Would you copy all lines in the data that contain the word "with"?

#### SUPPLIED RECORDS
┄┄┄┄┄┄┄┄┄┄┄┄┄┄┄┄┄┄┄┄
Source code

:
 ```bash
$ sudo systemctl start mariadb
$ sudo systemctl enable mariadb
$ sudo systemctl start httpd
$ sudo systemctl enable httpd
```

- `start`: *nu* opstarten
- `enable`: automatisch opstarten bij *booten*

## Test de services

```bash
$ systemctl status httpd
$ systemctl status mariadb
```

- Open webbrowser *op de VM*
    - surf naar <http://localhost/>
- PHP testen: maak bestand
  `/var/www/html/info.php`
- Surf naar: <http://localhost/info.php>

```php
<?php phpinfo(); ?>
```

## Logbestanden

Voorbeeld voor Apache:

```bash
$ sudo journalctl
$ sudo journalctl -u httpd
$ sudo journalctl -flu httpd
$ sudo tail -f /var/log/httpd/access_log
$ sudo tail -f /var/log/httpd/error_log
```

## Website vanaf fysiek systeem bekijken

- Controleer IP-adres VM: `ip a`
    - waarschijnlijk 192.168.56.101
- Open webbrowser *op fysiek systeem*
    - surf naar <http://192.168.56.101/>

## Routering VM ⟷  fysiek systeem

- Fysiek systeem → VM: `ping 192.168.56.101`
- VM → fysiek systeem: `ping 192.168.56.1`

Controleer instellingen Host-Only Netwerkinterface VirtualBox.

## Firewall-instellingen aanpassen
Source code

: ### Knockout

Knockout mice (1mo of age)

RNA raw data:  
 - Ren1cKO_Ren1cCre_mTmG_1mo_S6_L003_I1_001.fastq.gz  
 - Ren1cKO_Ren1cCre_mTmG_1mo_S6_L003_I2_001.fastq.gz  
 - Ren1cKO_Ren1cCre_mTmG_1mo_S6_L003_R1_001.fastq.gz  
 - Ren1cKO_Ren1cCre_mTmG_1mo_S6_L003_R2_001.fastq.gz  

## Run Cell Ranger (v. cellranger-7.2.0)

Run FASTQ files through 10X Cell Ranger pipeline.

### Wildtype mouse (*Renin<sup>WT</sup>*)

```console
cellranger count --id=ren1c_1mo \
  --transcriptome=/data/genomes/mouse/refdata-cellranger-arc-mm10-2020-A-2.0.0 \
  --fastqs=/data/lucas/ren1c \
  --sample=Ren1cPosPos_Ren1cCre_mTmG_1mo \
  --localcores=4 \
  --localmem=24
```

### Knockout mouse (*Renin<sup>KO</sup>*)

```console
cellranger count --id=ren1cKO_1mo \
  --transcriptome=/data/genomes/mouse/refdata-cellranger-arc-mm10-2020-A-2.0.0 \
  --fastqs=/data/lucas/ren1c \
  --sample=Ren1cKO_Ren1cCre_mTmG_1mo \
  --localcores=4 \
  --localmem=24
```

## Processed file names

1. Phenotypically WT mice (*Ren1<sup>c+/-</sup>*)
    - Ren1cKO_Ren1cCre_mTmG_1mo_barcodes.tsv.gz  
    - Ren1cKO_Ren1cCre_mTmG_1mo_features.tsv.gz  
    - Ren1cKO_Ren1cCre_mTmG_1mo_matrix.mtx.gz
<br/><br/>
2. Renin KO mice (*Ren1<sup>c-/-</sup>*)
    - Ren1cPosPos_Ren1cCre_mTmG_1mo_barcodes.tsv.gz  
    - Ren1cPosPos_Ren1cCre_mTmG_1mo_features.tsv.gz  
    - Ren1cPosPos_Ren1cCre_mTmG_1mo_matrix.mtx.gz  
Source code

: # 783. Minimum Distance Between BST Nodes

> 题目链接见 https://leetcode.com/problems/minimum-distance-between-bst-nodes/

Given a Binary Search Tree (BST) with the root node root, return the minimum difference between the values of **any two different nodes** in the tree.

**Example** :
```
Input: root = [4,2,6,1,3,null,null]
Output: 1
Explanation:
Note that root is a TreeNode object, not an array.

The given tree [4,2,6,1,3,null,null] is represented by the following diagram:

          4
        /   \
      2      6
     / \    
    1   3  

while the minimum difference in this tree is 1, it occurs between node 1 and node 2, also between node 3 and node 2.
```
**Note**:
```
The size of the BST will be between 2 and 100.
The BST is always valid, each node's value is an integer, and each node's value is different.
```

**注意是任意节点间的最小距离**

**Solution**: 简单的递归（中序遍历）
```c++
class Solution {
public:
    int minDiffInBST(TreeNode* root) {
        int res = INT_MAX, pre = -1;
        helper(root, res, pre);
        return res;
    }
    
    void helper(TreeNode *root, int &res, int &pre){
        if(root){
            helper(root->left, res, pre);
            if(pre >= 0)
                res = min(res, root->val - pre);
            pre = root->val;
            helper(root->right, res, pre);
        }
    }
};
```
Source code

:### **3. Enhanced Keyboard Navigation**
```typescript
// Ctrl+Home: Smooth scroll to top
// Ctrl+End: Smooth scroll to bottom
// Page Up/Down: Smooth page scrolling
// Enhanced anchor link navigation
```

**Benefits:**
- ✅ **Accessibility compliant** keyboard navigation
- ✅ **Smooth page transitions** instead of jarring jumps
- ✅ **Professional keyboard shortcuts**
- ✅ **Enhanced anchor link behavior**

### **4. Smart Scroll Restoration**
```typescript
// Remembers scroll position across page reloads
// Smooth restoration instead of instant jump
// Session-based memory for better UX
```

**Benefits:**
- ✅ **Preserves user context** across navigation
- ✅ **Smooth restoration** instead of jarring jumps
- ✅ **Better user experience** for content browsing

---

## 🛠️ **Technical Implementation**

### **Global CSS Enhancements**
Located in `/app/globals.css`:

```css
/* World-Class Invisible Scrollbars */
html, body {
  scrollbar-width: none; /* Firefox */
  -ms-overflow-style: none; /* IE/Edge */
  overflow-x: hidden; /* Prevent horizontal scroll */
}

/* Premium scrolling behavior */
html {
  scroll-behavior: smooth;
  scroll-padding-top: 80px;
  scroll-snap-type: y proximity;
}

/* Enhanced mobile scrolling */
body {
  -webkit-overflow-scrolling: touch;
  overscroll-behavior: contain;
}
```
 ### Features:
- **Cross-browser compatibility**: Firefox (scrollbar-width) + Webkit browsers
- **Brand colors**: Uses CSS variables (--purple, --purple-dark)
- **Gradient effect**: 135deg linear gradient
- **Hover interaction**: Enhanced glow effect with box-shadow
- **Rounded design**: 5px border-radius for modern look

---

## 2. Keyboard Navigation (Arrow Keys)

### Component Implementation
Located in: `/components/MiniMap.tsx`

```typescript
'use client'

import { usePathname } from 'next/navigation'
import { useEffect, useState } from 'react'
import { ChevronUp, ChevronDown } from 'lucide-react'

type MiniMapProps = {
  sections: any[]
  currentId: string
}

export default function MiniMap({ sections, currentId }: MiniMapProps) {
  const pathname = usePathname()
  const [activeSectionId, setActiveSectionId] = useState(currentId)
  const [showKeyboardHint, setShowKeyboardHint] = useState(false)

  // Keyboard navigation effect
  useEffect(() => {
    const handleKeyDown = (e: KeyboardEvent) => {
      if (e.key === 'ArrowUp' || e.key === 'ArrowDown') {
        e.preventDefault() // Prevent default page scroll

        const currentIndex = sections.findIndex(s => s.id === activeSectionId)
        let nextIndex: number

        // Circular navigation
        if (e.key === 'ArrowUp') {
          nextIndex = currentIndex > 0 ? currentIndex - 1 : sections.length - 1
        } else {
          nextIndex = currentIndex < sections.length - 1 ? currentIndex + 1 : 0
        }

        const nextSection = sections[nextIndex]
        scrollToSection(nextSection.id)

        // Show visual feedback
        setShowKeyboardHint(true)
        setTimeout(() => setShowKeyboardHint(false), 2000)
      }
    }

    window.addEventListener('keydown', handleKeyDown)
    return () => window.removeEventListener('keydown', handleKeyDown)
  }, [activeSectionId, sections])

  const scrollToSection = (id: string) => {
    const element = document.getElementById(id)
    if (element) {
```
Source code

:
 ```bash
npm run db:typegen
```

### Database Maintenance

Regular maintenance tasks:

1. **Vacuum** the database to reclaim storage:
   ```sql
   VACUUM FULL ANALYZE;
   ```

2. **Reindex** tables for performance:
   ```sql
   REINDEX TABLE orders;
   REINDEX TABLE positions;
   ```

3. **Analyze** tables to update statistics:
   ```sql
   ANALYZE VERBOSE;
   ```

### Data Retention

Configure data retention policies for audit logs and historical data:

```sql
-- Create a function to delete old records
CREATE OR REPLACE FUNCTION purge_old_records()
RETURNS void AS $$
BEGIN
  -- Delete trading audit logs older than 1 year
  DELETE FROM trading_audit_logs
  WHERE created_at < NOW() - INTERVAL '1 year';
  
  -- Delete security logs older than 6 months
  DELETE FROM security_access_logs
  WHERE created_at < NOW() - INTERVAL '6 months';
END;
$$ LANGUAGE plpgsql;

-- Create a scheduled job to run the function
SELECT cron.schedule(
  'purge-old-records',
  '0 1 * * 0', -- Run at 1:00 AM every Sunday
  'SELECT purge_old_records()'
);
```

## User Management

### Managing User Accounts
┄┄┄┄┄┄┄┄┄┄┄┄┄┄┄┄┄┄┄┄
#### ANSWER TO THIS EXERCISE
Given a Binary Search Tree (BST) with the root node root, return the minimum difference between the values of **any two different nodes** in the tree.
- **Hover interaction**: Enhanced glow effect with box-shadow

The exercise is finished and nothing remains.